Teoloji & Doktrin

Tanrı’nın Sağlayışı Bizi Sorumluluktan Kurtarmaz

Kendilerini bu ölçülülüğe göre düzeltecek olan herkes geçmişteki sıkıntıları yüzünden Tanrı’ya söylenmeyecektir. Kendi kötülüklerinin suçunu O’na atmayacaklardır. Homeros’un Agamemnon’u böyle yapmıştı: “Neden ben değilim ama Zeus’la kader”[1]. Plautus’un yazdığı genç gibi, kaderleri onları sürüklemişçe umutsuzluk içinde kendilerini yıkıma atmayacaklardır: “Birçok şey istikrarsız, kader insanı kendi zevkine göre yönlendiriyor. Malımı mülkümü ve yaşamımı kaybedeyim diye kendimi uçurumdan atacağım.” Onlar başkalarını örnek almayacaklar ve yaptıkları kötü işleri “Tanrı” adıyla örtmeyeceklerdir. Başka bir komedide Lykonides, “Tanrı kışkırtıyor; Bunu tanrıların istediğine inanıyorum. Bunu istemeselerdi, böyle olmazdı, biliyorum” demektedir[2]. Ama tam tersine onlar, Tanrı’yı neyin hoşnut ettiğini Kutsal Kitap’ı inceleyip öğrensinler, böylece Ruh’un rehberliğinde Tanrı’yı hoşnut eden şey için gayret göstersinler. Aynı zamanda da, Tanrı’nın çağırdığı her yere gitmeye hazır olarak, bu öğretişi bilmekten daha yararlı hiçbir şey olmadığı gerçeğini göstereceklerdir.
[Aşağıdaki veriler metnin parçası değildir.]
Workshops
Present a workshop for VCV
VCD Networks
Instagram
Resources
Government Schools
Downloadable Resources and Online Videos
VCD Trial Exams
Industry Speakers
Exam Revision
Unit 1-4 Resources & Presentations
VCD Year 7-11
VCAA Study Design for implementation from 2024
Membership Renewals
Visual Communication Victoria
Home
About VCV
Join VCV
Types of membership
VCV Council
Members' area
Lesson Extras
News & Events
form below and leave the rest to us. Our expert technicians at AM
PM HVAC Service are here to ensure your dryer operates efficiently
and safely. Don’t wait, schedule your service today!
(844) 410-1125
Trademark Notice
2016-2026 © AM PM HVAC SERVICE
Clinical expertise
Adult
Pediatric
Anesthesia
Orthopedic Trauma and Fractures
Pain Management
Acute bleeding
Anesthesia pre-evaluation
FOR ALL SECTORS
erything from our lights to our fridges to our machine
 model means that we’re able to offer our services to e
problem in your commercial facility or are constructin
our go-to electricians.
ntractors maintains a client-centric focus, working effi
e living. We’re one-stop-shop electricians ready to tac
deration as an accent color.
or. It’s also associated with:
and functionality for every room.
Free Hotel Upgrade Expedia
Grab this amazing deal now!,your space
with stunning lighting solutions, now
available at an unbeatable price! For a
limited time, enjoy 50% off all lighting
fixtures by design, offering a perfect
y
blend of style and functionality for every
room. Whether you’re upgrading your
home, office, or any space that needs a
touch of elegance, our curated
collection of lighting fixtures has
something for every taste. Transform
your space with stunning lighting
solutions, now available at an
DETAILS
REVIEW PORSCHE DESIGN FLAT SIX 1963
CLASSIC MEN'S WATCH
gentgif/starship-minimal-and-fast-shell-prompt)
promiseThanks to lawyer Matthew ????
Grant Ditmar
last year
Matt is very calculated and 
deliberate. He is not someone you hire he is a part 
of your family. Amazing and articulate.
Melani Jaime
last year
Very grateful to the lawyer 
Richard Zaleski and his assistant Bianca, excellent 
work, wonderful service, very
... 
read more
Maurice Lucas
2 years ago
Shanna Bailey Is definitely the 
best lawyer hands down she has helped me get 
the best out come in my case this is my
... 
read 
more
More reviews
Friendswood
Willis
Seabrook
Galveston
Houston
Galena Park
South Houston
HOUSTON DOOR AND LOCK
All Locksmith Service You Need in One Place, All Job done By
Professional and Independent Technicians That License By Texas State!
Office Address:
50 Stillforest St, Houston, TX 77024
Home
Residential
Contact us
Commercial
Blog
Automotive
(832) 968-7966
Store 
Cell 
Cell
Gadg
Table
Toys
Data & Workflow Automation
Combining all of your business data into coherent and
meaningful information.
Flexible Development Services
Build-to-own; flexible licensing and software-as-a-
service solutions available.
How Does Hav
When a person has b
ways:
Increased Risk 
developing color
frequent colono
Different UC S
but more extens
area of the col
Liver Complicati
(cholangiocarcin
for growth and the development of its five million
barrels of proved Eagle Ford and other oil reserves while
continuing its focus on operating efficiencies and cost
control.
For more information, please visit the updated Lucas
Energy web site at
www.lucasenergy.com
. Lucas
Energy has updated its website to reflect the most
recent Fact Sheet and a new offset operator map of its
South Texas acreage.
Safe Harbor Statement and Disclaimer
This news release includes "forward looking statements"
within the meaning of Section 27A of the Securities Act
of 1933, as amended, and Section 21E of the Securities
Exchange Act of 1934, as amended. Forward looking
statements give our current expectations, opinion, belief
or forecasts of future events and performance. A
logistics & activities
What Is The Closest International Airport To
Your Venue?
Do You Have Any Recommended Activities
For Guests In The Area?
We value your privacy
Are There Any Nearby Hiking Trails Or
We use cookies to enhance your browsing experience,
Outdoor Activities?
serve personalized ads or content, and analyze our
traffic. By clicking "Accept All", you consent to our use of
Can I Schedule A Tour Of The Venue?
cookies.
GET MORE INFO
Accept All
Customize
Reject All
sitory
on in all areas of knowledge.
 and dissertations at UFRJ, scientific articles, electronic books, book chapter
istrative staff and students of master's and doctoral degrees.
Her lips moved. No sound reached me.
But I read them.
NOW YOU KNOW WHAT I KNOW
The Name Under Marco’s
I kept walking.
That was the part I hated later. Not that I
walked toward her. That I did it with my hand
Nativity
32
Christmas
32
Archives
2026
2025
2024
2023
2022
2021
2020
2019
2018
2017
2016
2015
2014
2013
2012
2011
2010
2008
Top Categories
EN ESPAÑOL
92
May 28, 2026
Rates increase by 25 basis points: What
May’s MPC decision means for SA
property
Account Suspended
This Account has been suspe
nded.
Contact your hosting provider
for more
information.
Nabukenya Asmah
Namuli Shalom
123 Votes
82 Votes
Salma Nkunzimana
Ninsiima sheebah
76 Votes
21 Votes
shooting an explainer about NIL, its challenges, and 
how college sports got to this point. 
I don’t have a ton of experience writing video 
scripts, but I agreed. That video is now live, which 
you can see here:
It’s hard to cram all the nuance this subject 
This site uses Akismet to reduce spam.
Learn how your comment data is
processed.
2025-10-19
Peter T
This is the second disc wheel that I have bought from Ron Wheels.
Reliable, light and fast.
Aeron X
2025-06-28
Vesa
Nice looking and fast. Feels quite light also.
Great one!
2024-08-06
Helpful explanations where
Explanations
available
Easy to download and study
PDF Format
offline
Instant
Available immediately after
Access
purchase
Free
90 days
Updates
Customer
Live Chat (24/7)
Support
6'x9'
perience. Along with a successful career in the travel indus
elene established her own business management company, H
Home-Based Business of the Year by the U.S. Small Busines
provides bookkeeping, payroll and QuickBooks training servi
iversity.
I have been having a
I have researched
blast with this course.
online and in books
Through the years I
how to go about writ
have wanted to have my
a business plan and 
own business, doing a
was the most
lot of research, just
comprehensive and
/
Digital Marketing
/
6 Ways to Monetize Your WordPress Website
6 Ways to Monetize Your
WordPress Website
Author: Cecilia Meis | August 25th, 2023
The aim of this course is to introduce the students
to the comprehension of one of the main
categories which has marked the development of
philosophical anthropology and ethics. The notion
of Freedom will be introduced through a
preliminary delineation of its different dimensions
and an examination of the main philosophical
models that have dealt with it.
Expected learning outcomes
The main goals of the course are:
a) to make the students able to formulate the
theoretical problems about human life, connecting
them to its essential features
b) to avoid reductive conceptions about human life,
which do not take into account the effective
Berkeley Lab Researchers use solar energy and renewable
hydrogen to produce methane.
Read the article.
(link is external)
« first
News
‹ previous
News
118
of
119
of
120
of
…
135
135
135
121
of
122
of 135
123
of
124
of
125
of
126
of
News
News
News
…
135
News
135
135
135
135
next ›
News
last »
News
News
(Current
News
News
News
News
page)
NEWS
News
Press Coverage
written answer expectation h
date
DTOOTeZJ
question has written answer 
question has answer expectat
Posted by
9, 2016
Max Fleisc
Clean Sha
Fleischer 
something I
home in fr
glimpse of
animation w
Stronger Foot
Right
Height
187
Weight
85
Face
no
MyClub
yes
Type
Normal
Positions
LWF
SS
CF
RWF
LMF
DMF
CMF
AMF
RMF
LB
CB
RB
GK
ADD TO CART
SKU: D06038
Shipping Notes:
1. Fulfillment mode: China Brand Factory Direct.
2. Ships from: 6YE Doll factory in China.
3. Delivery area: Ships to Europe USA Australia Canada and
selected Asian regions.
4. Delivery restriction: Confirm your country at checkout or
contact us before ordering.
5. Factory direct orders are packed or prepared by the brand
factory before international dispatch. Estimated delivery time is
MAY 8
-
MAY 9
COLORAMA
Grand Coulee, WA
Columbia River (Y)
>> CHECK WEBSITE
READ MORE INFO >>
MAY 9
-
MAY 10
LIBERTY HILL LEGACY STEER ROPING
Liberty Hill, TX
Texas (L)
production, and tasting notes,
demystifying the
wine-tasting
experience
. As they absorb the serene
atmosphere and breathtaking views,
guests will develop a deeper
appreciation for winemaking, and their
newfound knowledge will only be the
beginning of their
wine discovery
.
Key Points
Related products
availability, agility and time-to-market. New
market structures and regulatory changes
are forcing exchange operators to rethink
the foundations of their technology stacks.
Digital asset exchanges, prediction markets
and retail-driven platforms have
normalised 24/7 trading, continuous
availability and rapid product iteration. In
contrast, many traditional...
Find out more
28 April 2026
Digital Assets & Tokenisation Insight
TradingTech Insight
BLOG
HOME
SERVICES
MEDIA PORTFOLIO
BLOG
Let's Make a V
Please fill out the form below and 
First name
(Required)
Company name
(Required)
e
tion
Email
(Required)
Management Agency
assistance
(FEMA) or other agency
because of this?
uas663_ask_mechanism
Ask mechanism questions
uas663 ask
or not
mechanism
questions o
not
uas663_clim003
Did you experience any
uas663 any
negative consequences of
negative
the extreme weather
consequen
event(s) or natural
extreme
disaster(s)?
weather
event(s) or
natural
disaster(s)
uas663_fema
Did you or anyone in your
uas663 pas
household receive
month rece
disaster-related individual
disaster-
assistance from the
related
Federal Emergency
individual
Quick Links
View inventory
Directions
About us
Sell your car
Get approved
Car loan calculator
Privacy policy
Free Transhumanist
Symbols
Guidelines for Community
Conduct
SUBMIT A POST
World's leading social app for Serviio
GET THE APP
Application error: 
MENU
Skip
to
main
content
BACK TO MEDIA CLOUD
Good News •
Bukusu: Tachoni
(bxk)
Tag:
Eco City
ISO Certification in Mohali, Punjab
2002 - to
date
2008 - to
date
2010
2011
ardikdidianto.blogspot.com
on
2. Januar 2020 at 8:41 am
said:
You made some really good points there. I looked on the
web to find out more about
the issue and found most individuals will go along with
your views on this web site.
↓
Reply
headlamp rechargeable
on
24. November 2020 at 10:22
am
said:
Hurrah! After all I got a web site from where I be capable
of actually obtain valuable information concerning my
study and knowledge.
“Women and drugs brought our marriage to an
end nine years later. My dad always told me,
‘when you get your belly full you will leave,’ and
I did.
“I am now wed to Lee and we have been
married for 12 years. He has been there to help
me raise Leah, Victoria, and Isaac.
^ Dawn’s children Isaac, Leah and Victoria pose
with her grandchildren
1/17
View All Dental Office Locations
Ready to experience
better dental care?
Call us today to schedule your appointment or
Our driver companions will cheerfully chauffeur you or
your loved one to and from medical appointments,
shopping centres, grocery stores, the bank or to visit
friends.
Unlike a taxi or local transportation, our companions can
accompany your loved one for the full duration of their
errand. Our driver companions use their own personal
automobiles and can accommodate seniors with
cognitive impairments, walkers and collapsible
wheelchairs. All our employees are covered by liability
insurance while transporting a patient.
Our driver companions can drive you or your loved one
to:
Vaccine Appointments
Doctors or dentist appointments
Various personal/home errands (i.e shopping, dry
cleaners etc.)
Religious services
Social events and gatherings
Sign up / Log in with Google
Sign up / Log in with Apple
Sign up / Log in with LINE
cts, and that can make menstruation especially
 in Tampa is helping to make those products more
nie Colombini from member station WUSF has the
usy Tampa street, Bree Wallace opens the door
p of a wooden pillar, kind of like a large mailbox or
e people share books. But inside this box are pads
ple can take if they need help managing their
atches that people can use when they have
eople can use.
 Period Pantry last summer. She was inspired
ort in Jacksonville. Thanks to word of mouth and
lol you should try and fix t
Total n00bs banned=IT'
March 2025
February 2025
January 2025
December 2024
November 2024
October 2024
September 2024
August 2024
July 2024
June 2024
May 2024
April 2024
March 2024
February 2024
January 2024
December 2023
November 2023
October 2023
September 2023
Kutsallıktan yoksun insanlar[3] kendi saçmalıklarıyla akılsızca gürültü koparıyorlar, böylece atasözünde denildiği gibi yeri göğü birbirine katıyorlar neredeyse. Eğer Rab, öleceğimizi söylediyse, bundan kaçış olmadığını söylüyorlar. Bu nedenle, önlem almaya çalışmak boşunadır. Bir adam, tehlikeli olduğunu duyduğu yoldan gitmeye hırsızlar onu öldürmesin diye cesaret edemez; diğeri hekimleri çağırıyor, sağ kalmak için ilaçlar alıyor; bir başkası zayıf sağlığı bozulmasın diye, ham yiyeceklerden kaçınıyor; diğeri yıkılmak üzere olan evlerde oturmaktan korkuyor. Kısacası, hepsi istedikleri şeye ulaşmanın yolunu buluyor ve bunu akıllarındaki önemli bir amaca uyduruyor. Ya Tanrı’nın istemini düzeltmeye çalışan bütün bu çareler boş ya da Tanrı’nın yaşamı ve ölümü, sağlığı ve hastalığı, esenliği ve savaşı ve diğer olayları belirlediği kesin bir kararı yok. İnsanlar arzularına ve nefretlerine göre bu olayları kendi çabalarıyla elde etmeye ya da önlemeye büyük bir ciddiyetle gayret ediyorlar. Rab’bin, öncesizlikten beri zaten karar vermiş olduğu şeyleri sağlamak için istediği imanlıların duaların gereksiz demeseler de sapkın olduğu sonucunu çıkarıyorlar. Özetlersek, gelecekle ilişkili bütün bu planları, Tanrı’nın sağlayışının aleyhine hükümsüz kılıyorlar. Tanrı ise onların başvurmadıkları bu planları yürürlüğe koymaya karar vermiştir. Her ne olursa olsun Tanrı’nın sağlayışıyla o kadar bağdaştırıyorlar ki, bunu yapan insana karşı gözleri kapalı. Kasten cinayet işleyen katil doğru biri mi? Onun, Tanrı’nın planını uyguladığını söylüyorlar. Çünkü o, Rab’bin önceden görüp buyurduğu işi yapmıştır. O, Tanrı’nın sağlayışının hizmetkârıdır. Ana babasının ilaçlarını ihmal eden, onlara hiç bakmayan bir oğul ölümlerini mi beklemiştir? Öncesizlikten beri bunu belirlemiş olan Tanrı’ya direnememiştir. Bu durumda, Tanrı’nın buyruğuna bağlı olduğu için bütün suçlara erdem demektedirler.


[1] Homer, Iliad, xix, 86 vdd

[2] Plautus, Aulularia 737, 742’de Lykonides’in konuşmasından. Daha önce sözü edilen genç,

Plautus’un Bacchides indeki Pistoklerus’tur.

[3]

86 Bu “kutsallıktan yoksun insanlar” Libertinlerdir.